=== Supplied records ===

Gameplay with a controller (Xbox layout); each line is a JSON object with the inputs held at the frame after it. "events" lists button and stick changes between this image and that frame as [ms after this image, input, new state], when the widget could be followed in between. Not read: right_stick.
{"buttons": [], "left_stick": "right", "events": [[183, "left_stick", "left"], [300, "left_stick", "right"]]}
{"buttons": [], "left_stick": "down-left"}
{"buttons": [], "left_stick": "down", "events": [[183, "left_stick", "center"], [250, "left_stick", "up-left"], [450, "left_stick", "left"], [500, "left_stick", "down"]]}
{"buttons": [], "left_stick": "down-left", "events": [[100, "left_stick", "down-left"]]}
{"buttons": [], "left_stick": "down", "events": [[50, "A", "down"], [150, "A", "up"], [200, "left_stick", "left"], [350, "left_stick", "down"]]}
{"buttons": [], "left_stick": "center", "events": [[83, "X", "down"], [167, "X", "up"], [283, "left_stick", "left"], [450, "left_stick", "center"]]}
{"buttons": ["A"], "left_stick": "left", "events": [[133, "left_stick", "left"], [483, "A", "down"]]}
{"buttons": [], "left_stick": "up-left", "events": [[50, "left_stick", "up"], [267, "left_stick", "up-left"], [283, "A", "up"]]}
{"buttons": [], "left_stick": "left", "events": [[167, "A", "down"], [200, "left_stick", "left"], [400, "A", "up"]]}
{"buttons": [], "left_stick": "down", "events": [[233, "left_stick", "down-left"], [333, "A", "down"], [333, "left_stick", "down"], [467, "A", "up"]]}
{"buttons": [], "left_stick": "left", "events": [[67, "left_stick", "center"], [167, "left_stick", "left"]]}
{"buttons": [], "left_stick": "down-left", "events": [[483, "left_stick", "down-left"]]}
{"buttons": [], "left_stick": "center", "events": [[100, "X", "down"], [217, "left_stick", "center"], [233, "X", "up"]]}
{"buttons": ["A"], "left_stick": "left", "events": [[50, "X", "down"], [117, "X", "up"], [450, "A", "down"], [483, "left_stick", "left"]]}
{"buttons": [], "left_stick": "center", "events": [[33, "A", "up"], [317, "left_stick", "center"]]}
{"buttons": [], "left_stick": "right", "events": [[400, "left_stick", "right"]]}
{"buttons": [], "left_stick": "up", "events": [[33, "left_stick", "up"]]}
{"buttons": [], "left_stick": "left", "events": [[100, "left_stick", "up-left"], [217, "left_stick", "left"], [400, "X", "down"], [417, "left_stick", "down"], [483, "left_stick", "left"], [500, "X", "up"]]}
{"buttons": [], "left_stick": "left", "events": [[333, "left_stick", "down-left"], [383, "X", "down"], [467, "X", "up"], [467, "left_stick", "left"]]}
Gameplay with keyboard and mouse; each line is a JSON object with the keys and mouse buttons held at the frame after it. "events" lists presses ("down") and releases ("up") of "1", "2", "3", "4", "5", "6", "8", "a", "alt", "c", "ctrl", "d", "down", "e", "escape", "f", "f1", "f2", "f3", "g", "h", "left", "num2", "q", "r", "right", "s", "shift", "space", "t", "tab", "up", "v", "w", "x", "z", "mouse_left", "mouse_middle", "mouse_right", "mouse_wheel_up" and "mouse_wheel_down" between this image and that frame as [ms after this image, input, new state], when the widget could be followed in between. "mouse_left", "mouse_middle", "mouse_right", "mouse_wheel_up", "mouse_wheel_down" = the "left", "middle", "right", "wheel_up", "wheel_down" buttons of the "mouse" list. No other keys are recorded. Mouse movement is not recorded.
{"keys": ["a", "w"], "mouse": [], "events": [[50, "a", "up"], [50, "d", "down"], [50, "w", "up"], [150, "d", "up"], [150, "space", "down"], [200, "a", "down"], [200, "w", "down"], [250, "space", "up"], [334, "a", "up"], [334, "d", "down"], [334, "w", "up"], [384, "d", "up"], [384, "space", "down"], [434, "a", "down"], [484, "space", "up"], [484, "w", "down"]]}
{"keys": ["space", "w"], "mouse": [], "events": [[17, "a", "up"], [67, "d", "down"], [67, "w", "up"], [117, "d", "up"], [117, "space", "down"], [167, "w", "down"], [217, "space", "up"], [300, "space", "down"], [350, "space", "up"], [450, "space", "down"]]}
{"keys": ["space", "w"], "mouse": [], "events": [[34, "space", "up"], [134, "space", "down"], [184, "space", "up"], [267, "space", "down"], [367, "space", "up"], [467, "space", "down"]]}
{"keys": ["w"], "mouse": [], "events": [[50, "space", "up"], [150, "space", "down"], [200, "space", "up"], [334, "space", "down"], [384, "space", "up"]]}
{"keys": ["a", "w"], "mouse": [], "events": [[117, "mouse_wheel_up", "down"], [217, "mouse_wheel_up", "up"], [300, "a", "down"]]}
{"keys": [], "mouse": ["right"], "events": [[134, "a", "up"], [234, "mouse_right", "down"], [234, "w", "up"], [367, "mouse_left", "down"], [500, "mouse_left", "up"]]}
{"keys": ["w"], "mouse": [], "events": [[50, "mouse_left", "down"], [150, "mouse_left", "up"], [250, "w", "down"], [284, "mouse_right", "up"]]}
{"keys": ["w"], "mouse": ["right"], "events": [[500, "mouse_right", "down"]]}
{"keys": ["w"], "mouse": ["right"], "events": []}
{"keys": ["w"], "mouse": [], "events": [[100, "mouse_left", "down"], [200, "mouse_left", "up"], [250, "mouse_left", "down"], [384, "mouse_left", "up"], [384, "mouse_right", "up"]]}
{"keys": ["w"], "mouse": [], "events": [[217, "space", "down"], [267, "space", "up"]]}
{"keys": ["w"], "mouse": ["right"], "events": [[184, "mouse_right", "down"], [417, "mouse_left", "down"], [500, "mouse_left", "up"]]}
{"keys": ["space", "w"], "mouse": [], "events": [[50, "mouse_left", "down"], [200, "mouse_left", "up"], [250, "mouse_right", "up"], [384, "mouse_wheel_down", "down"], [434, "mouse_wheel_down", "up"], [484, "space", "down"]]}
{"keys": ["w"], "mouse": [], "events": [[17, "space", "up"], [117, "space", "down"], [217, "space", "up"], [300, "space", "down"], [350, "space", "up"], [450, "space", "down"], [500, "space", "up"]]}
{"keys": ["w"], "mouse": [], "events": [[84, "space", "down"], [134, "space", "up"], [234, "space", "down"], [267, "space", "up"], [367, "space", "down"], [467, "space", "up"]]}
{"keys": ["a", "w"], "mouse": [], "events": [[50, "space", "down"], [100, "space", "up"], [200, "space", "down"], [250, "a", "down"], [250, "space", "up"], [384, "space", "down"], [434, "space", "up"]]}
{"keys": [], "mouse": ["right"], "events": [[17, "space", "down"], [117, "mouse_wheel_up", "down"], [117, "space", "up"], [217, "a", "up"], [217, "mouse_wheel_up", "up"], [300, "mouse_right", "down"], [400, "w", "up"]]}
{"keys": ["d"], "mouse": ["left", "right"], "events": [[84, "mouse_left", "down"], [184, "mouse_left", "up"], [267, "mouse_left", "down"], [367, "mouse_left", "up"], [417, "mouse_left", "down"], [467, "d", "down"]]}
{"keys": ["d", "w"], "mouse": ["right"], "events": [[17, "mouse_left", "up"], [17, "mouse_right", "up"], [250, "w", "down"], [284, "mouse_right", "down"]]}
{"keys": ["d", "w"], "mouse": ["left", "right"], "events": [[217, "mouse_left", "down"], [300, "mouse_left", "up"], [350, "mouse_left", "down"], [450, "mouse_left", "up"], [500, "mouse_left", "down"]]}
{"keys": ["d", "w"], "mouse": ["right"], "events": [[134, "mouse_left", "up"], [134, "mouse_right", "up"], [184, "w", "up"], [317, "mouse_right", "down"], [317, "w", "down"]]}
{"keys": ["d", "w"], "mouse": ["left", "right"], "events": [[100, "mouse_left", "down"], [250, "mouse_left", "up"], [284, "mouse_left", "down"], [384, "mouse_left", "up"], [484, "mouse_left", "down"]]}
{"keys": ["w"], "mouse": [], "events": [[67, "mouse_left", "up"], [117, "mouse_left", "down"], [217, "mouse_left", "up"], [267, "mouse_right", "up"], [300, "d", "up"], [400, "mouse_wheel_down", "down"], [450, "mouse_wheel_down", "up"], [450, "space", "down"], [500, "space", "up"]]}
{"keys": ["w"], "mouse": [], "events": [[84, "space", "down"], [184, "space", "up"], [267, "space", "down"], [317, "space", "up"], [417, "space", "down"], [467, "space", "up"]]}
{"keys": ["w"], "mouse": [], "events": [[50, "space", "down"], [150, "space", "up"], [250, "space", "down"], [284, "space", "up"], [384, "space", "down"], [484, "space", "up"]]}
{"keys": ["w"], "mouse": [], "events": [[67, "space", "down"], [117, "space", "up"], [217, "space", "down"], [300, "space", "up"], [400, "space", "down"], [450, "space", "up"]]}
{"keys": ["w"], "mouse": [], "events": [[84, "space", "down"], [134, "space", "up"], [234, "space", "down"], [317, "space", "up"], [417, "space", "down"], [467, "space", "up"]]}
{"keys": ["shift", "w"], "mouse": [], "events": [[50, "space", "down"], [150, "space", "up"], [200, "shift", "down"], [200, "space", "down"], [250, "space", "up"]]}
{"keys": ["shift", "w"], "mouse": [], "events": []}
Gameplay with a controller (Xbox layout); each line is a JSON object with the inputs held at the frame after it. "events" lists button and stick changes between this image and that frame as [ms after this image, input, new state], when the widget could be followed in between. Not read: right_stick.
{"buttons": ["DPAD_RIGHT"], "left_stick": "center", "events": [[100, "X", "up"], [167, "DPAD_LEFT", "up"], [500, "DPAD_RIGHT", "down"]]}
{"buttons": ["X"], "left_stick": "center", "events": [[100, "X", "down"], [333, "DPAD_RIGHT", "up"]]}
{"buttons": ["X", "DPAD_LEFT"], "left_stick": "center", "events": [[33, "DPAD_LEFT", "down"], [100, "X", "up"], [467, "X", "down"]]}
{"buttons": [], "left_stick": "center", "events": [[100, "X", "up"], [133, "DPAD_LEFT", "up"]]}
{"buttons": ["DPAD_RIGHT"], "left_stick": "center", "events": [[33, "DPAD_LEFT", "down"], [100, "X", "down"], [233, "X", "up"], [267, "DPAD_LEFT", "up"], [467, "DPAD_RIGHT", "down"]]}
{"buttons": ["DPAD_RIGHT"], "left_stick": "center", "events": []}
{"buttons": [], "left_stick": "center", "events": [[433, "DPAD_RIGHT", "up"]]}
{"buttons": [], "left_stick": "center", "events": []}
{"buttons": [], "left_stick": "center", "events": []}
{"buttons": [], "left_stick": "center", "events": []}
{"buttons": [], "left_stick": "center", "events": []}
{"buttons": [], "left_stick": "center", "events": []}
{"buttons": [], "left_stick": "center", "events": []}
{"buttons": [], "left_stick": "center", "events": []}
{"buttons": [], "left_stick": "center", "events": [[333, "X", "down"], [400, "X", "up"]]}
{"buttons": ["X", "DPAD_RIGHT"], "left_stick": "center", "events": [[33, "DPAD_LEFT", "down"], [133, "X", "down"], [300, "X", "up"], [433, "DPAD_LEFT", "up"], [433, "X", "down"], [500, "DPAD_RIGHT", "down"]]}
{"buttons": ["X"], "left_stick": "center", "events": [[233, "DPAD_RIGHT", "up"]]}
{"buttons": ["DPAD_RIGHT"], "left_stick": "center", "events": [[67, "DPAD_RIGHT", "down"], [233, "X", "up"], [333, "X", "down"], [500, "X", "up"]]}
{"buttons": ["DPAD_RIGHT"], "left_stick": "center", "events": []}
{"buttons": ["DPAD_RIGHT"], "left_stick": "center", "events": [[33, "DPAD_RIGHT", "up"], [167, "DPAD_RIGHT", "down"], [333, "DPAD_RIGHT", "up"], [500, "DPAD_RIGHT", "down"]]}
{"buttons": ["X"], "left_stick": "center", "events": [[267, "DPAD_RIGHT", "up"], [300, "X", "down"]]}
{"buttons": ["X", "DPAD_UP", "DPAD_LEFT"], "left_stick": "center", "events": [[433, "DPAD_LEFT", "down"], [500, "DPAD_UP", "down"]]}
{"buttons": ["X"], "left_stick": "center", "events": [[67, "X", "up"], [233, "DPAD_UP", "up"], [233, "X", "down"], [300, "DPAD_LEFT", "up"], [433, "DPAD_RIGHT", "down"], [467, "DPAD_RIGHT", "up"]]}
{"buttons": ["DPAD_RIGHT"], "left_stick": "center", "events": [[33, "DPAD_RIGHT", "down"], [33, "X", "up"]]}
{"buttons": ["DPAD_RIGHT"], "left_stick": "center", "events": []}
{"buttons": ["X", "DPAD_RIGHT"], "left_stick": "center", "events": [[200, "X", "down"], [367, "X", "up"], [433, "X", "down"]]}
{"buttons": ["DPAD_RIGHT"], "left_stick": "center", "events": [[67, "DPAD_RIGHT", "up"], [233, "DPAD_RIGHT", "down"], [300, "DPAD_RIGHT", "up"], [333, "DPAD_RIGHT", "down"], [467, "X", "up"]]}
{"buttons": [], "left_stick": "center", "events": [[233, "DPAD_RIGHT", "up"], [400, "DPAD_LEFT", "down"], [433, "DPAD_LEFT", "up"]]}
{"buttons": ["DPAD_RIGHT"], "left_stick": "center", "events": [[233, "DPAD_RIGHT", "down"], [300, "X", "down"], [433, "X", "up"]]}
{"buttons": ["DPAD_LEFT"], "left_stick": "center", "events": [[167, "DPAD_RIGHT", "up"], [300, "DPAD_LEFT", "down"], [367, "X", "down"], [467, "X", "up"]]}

===

Exercise goal>
Please count the lines in the data that include the word "shift" and report the number by itself.

Exercise answer>
3